Invasive Species of European Concern Get A Factsheet



Alopochen aegyptiacus
Invasive Species of European Concern Get A Factsheet
post by
Reinout Verbeke

Scientists from the Royal Belgian Institute of Natural Sciences and the Royal Museum for Central Africa have published factsheets for invasive species that are of concern to Europe. These factsheets more specifically evaluate the applicability of genetic techniques to identify such species. They aim to inform policy makers and provide relevant authorities with an identification tool.

Exotic species can become invasive and can damage local biodiversity, economy or health. The European Commission adopted a regulation for the prevention and management of the introduction and spread of invasive alien species. The Commission published a list that contains dozens of species that (can) cause damage on a scale that justifies dedicated measures across the Union.

Identify more accurately through DNA

Quick and accurate identifications are crucial to detect invasive species in an early phase and to implement effective measures.

Sophie Gombeer, scientist at RBINS explains: ‘Sometimes, the morphology of an animal or a plant is not enough to identify it to the species level. For example, ‘cryptic species’ are different species with very similar morphologies. Also, when it comes to insect larvae for example, it is very difficult to identify them, even for experts.’

This is the reason why a team from RBINS and RMCA assessed the potential of DNA-based techniques to identify invasive species.

[Saved data entries]

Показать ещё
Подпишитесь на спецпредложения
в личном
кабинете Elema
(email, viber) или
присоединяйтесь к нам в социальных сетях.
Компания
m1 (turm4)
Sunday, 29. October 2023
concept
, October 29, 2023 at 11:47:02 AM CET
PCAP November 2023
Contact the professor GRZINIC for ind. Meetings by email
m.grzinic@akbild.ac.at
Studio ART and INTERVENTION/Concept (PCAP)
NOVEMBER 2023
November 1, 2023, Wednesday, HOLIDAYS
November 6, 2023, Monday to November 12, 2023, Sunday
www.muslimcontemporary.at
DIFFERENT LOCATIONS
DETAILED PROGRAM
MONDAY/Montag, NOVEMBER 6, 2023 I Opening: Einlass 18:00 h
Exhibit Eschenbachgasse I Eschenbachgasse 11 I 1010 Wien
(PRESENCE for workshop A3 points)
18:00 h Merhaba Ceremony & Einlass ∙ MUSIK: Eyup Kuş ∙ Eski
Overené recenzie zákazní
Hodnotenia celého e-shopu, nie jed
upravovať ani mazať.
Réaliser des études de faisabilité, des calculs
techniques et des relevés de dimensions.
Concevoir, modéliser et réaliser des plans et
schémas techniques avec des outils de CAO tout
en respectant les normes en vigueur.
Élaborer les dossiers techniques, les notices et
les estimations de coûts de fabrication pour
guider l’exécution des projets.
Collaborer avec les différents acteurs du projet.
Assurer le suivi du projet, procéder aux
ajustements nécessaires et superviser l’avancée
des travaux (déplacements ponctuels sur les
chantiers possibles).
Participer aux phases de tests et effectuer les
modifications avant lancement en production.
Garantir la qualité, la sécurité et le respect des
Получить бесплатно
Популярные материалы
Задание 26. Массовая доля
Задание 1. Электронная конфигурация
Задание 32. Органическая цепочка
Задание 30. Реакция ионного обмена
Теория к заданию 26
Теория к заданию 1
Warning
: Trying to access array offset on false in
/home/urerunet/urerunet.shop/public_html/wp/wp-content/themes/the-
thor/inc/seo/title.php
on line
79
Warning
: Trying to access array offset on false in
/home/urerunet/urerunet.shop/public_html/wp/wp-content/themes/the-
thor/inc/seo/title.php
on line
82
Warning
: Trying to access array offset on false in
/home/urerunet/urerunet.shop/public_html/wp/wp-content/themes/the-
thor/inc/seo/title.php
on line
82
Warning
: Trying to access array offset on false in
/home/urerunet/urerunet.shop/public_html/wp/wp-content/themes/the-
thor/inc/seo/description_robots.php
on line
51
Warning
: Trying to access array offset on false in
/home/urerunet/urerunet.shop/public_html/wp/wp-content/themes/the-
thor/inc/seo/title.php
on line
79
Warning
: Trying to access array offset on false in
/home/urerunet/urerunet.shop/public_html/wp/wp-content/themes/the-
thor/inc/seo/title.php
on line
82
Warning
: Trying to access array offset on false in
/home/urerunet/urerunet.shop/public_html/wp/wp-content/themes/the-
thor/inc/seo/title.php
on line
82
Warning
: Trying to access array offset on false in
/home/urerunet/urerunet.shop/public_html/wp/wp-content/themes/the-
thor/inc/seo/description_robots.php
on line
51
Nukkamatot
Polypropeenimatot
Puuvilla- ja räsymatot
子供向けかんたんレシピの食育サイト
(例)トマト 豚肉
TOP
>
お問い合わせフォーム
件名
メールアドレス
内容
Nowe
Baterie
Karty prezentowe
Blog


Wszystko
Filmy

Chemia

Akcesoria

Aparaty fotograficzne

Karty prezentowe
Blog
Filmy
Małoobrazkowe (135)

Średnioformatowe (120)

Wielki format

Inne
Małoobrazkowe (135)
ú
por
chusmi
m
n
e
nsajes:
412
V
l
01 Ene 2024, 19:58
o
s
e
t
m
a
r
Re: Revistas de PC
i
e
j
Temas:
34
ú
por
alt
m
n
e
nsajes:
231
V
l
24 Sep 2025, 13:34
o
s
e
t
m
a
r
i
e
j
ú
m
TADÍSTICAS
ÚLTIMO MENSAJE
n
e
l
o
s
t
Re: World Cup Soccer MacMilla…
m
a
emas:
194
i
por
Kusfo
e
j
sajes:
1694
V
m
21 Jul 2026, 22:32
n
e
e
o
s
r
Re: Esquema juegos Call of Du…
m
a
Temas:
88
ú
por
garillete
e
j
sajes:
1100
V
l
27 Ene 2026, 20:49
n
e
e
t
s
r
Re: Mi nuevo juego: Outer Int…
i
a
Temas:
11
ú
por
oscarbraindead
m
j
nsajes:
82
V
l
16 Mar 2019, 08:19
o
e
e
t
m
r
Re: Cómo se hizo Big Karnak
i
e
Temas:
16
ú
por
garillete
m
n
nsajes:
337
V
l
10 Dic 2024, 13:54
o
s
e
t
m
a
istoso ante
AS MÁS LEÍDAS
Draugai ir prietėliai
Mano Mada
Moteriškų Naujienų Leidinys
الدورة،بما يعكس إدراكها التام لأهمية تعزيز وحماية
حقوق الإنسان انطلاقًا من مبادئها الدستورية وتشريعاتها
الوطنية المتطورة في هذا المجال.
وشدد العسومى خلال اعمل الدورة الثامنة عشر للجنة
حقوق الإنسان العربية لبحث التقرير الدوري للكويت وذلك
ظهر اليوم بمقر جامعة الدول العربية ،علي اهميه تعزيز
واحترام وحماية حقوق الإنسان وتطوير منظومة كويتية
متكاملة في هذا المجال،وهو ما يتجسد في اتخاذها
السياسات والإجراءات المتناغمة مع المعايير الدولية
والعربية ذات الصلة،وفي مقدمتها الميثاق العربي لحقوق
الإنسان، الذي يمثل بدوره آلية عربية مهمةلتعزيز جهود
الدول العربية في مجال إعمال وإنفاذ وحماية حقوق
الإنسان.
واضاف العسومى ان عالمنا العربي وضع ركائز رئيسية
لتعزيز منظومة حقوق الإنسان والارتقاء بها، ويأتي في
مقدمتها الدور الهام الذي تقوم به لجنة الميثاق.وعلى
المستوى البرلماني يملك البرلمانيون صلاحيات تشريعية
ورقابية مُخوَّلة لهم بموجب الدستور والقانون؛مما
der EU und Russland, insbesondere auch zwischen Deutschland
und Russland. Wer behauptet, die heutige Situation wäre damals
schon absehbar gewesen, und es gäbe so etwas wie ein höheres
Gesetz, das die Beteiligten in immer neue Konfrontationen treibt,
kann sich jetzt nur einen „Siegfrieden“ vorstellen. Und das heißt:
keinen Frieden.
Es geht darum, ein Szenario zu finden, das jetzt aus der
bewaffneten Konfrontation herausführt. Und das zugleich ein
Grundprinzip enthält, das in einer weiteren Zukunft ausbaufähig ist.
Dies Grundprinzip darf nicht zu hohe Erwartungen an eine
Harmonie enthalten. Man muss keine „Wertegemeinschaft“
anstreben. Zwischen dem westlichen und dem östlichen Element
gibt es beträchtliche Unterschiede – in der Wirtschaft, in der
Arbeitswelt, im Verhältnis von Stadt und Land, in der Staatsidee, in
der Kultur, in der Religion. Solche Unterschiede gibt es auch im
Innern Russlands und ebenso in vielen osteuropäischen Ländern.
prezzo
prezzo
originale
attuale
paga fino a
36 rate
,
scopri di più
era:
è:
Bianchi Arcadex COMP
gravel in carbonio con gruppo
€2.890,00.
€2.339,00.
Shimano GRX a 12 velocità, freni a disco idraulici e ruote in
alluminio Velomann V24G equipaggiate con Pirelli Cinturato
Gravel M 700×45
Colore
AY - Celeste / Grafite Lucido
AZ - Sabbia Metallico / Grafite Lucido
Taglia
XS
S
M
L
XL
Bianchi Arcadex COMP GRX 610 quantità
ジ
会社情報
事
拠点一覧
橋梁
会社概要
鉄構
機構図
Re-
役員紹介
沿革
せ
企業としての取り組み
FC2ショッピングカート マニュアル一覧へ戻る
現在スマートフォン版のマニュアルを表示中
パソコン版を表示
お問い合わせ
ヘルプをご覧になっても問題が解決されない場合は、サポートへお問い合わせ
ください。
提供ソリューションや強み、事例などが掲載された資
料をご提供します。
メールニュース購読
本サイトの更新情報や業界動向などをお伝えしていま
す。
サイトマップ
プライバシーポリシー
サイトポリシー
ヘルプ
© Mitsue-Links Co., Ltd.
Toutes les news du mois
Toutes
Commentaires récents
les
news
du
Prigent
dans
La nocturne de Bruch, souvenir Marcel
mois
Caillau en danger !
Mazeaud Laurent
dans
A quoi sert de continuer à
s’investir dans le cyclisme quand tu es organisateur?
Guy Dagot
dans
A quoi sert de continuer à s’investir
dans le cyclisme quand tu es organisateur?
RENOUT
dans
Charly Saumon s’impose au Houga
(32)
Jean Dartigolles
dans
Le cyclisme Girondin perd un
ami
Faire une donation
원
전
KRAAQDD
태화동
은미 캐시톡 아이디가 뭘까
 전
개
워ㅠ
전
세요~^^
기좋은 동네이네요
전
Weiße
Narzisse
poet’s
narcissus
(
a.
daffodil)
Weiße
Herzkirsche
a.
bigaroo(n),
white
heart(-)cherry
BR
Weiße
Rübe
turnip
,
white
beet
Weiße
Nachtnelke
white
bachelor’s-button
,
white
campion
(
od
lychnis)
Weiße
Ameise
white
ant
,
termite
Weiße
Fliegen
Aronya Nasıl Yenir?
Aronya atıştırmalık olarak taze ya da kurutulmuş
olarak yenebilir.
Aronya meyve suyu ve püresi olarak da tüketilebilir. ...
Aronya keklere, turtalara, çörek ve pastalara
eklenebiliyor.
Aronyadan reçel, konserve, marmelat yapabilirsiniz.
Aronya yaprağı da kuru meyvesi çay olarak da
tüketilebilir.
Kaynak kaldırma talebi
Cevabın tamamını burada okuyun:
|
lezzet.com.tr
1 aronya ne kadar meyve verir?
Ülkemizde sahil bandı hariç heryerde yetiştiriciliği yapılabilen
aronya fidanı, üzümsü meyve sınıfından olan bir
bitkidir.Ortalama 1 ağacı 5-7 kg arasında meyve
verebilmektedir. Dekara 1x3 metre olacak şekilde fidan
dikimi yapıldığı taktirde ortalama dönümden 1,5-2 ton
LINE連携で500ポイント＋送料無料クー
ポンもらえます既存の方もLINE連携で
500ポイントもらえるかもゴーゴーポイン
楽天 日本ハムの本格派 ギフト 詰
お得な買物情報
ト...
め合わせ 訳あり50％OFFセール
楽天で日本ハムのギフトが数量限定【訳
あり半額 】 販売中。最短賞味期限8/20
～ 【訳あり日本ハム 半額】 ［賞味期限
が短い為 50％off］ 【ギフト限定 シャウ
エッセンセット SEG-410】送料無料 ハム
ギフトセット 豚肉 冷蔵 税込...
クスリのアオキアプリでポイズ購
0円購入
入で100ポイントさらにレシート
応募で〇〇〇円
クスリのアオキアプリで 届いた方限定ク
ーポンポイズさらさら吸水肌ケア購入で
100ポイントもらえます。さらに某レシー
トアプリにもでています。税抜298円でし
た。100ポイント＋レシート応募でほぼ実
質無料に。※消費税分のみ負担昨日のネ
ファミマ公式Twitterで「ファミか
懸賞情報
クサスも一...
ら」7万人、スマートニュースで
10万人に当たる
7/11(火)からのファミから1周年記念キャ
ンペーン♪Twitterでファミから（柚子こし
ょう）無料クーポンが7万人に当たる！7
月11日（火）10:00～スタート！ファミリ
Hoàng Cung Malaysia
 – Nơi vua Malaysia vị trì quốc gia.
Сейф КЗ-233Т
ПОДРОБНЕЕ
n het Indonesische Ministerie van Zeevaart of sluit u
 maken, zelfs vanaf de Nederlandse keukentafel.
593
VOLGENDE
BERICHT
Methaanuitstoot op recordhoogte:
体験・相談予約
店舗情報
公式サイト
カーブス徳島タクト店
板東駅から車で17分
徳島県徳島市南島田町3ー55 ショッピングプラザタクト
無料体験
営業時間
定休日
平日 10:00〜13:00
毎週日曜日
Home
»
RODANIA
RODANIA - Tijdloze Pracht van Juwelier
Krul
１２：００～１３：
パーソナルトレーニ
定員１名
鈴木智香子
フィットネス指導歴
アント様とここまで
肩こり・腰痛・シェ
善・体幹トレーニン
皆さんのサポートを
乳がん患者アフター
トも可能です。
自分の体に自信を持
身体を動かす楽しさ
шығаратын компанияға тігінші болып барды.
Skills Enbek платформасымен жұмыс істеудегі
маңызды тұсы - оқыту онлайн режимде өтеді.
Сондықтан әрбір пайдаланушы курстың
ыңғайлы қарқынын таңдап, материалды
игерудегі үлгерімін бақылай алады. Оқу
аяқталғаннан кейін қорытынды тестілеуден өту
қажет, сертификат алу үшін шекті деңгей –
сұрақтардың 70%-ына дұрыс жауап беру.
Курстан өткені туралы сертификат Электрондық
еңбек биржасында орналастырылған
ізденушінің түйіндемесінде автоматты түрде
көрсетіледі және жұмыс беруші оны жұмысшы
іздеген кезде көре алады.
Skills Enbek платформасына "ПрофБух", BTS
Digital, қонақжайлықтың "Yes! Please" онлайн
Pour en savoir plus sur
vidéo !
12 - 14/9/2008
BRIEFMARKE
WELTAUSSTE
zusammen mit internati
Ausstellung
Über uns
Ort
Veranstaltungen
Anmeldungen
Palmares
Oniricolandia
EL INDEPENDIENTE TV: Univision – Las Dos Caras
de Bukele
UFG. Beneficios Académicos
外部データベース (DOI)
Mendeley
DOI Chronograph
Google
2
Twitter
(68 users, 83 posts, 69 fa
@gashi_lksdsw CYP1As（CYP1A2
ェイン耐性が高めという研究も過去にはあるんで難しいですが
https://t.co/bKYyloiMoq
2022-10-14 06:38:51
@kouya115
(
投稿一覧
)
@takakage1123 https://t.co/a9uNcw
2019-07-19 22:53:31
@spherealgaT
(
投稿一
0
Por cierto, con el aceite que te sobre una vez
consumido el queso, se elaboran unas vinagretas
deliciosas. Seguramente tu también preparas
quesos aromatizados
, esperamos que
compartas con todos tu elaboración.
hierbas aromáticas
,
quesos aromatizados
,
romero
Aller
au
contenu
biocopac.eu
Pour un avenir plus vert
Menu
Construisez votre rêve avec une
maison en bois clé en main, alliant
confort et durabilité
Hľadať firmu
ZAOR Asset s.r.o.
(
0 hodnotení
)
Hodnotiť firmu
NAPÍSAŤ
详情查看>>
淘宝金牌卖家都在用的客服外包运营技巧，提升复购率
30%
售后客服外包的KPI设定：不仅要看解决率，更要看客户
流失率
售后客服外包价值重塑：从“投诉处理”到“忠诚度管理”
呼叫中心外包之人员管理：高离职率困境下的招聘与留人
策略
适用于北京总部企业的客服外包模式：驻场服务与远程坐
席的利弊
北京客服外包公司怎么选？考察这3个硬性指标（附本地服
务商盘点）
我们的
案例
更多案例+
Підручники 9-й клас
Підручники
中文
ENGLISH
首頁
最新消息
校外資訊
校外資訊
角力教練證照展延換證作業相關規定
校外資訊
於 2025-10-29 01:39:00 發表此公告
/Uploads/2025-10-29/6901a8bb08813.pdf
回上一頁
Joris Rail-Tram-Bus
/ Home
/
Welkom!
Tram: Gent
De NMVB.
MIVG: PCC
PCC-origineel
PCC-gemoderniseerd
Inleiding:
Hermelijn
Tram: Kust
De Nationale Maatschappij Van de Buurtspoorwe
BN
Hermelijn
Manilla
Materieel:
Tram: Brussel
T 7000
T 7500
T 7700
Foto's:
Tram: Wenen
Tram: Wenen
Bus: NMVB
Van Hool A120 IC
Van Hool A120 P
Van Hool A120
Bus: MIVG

=== USING THE INFORMATION ===
- 1) Copy word for word the part of the article on invasive species factsheets that opens with the words containing "Alopochen aegyptiacus" and closes with "across the Union.".
- 2) Continue the article on invasive species factsheets, picking up after its final sentence.

=== ANSWERS GIVEN ===
- 1)
Alopochen aegyptiacus
Invasive Species of European Concern Get A Factsheet
post by
Reinout Verbeke

Scientists from the Royal Belgian Institute of Natural Sciences and the Royal Museum for Central Africa have published factsheets for invasive species that are of concern to Europe. These factsheets more specifically evaluate the applicability of genetic techniques to identify such species. They aim to inform policy makers and provide relevant authorities with an identification tool.

Exotic species can become invasive and can damage local biodiversity, economy or health. The European Commission adopted a regulation for the prevention and management of the introduction and spread of invasive alien species. The Commission published a list that contains dozens of species that (can) cause damage on a scale that justifies dedicated measures across the Union.

- 2)
Results published online

Kenny Meganck, researcher at the Royal Museum for Central Africa: ‘Each factsheet presents an invasive species, its classification, its origin and its geographical distribution. These sheets also evaluate if DNA sequences currently available in the public domain are efficient to identify the specified species.’

All the factsheets are freely available through the BopCo website.


BopCo (Barcoding Facility for Organisms and Tissues of Policy Concern) is a team of biologists, shared by the Royal Museum for Central Africa and the Royal Belgian Institute of Natural Sciences, that quickly and efficiently identifies animal and plant species, based on morphology and genetics. The team answers to varied requests, from customs (regarding bushmeat or protected species for example), aerial forces (to identify birds after collision with an aircraft), private individuals, etc.


The BopCo project is financed by the Belgian Science Policy Office (BELSPO) and is the Belgian Federal in-kind contribution to the European Research Infrastructure Consortium LifeWatch.